Minimalist shoes might work. Can’t come up with a reason against them except I can’t get my feet into most of them. In a rush, I’d rather go with some I know I can put on in a hurry. I’d skip the huaraches. The open upper lets too much dirt and debris under the foot, plus zombie ick will get between your toes if you step on one. For those lacking experience in zombie guts, a fast primer—it’s moldy, smelly, and hard to wash off.

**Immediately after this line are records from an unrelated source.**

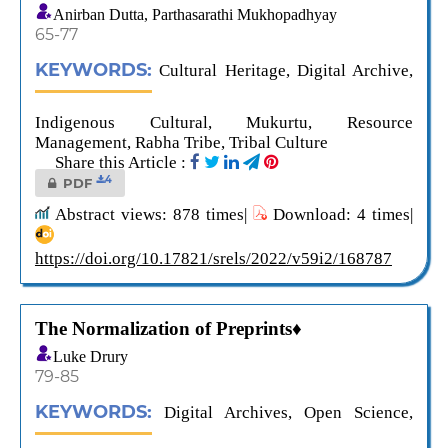
Anirban Dutta, Parthasarathi Mukhopadhyay
65-77
KEYWORDS:
Cultural Heritage, Digital Archive,
Indigenous Cultural, Mukurtu, Resource
Management, Rabha Tribe, Tribal Culture
Share this Article :
4
PDF
Abstract views: 878 times|
Download: 4 times|
https://doi.org/10.17821/srels/2022/v59i2/168787
The Normalization of Preprints♦
Luke Drury
79-85
KEYWORDS:
Digital Archives, Open Science,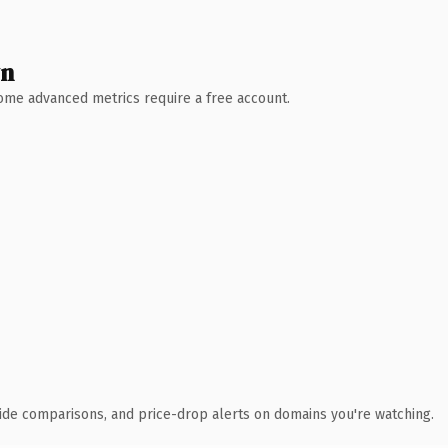
wn
 Some advanced metrics require a free account.
ide comparisons, and price-drop alerts on domains you're watching.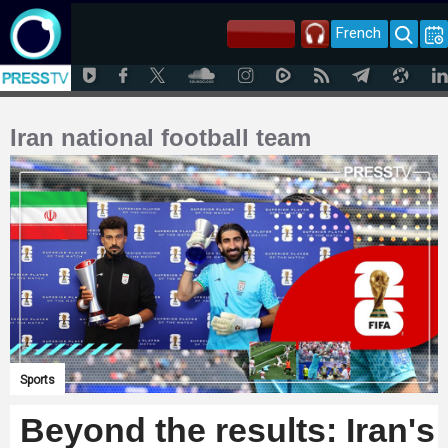
French
Iran national football team
Sports
Beyond the results: Iran's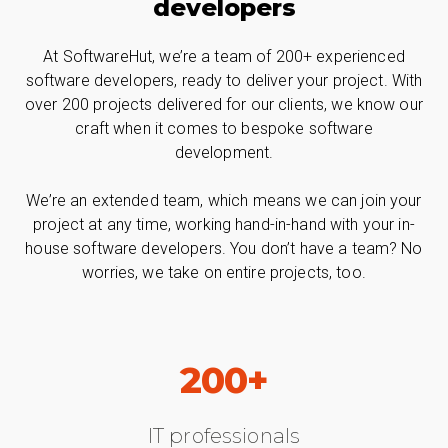
developers
At SoftwareHut, we’re a team of 200+ experienced
software developers, ready to deliver your project. With
over 200 projects delivered for our clients, we know our
craft when it comes to bespoke software
development.
We’re an extended team, which means we can join your
project at any time, working hand-in-hand with your in-
house software developers. You don’t have a team? No
worries, we take on entire projects, too.
200+
IT professionals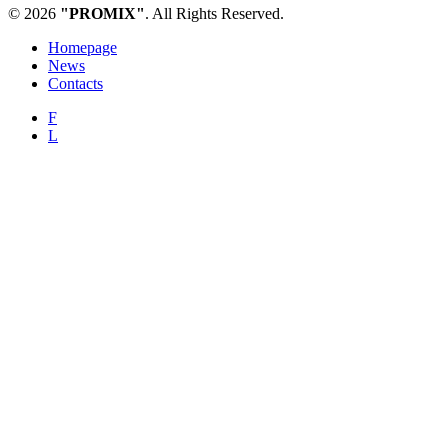
© 2026
"PROMIX"
. All Rights Reserved.
Homepage
News
Contacts
F
L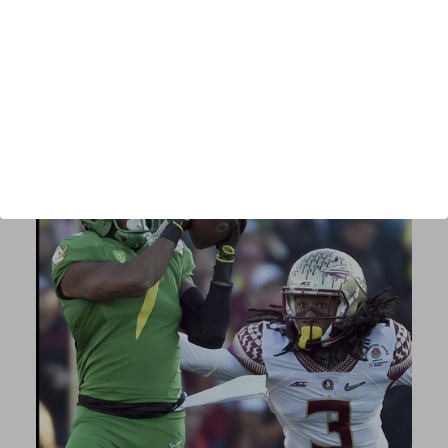
Author:
Scott Spanton
Published:
2019
Length:
105 pages
Author URL:
authors/scott-spanton/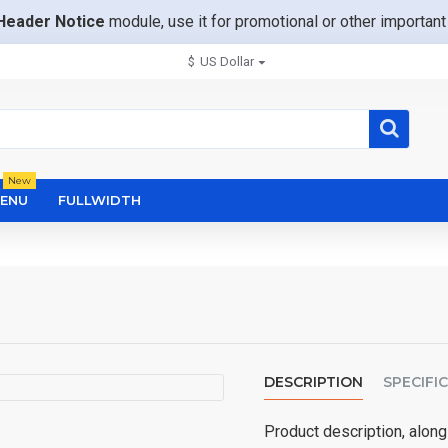
Header Notice
module, use it for promotional or other importa
$
US Dollar
New
ENU
FULLWIDTH
DESCRIPTION
SPECIFI
Product description, along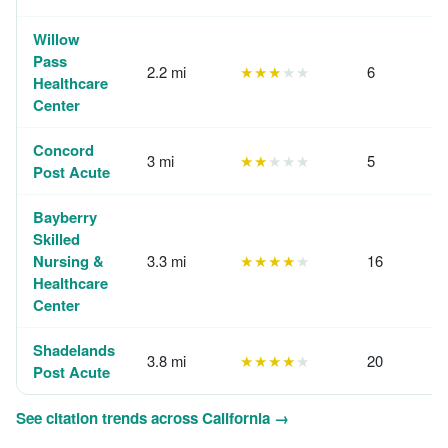
Willow
Pass
2.2 mi
★★★
★★
6
Healthcare
Center
Concord
3 mi
★★
★★★
5
Post Acute
Bayberry
Skilled
Nursing &
3.3 mi
★★★★
★
16
Healthcare
Center
Shadelands
3.8 mi
★★★★
★
20
Post Acute
See citation trends across California →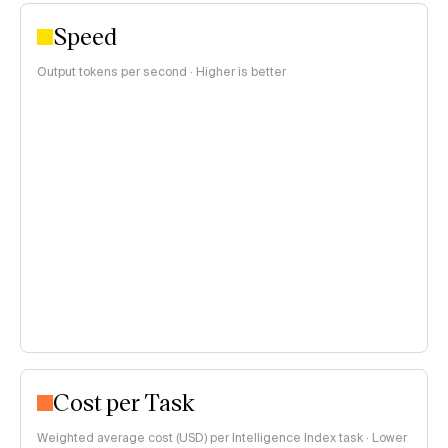
Speed
Output tokens per second · Higher is better
Cost per Task
Weighted average cost (USD) per Intelligence Index task · Lower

Standard trainers usually have enough cushion, the uppers enough protection. They’re light on traction when you meet the zombies in mud and muck, though. Nothing worse than recognizing the danger and slipping when you step on the gas to clear the danger zone. Zombies don’t have slippage problems since they don’t move that fast. They move more like a lumbering trucker, stiff from driving the last thousand miles, who realized early in his driving career that all-you-can-eat buffets were the way to go. Unlike the trucker, they don’t stop for pottie breaks every two hundred miles and they’re not so much into eating as biting.
Trainers are also missing one more component—a rock plate.
Think about it. The Zombie Apocalypse will not include chamber music, witty repartee, or wine tastings. Nope, not even in Manhattan where all the right people show up to all the right soirees.
I expect the post-Zombie world to be glittering, in a shards of broken glass kind of way. Zombies do not respect private property rights and maintain a passion for creating their own doorways by thrashing through obstructions which might have previously been the plate glass window at the Starbucks. Now, the little light-catching shards lay ready sparkling in the sun, a constant threat to let the air out of your Nikes or de-gel your Asics.
I had a pair of Montrails, years ago, that would have been perfect for the broken urban zombie-scape. Heavy, with a rock plate that laughed at broken granite in SoCal and cracked basalt in the Seven Devils. Like a ’58 Buick, they lacked any sort of sex appeal but survived long past any rational limit. I think I put about fifteen hundred miles on those shoes before they finally died.
Never found another pair like them. Sadness.
So, my plan hinges on making due with my Manta Sense from Salomon. They don’t have the built in solidity of the Montrails but they’re nimble for dodging the quicker of the roaming rotten remains of former neighbors, I can run on broken concrete with them, and I can cover some ground. The rock plate lacks a little beef but works well enough, and I like the snazzy lime green trim that works nicely as a counterpoint to the grayness of Zombie-ville.
I should be able to blow out of town, probably with a fear-induced PR for zombie evasion.
Which leads very directly to the next problem.
Other than running away, I got no survival skills. None. Don’t hunt. Can’t forage. If I chose a mushroom to eat, a bad trip is almost assured. Deer laugh at me and consider me harmlessly entertaining. I don’t even own a gun (this makes me the odd one in my neck of the woods – Nez Perce county across the river just took third place nationally in gun ownership. They actually stand a chance of beating back the zombies.)
I can probably learn the hunter-gather lifestyle given the proper incentive, say starvation, but I’ll pack some Clif bars to tide me over the learning curve.
That’s the plan, at least. I’m really hoping the Zombie Apocalypse goes the way of the Mayan End-of-the-World thing. Eating nothing but Clif bars every day, all day, is a little boring and getting eaten is a little too exciting, don’t you think?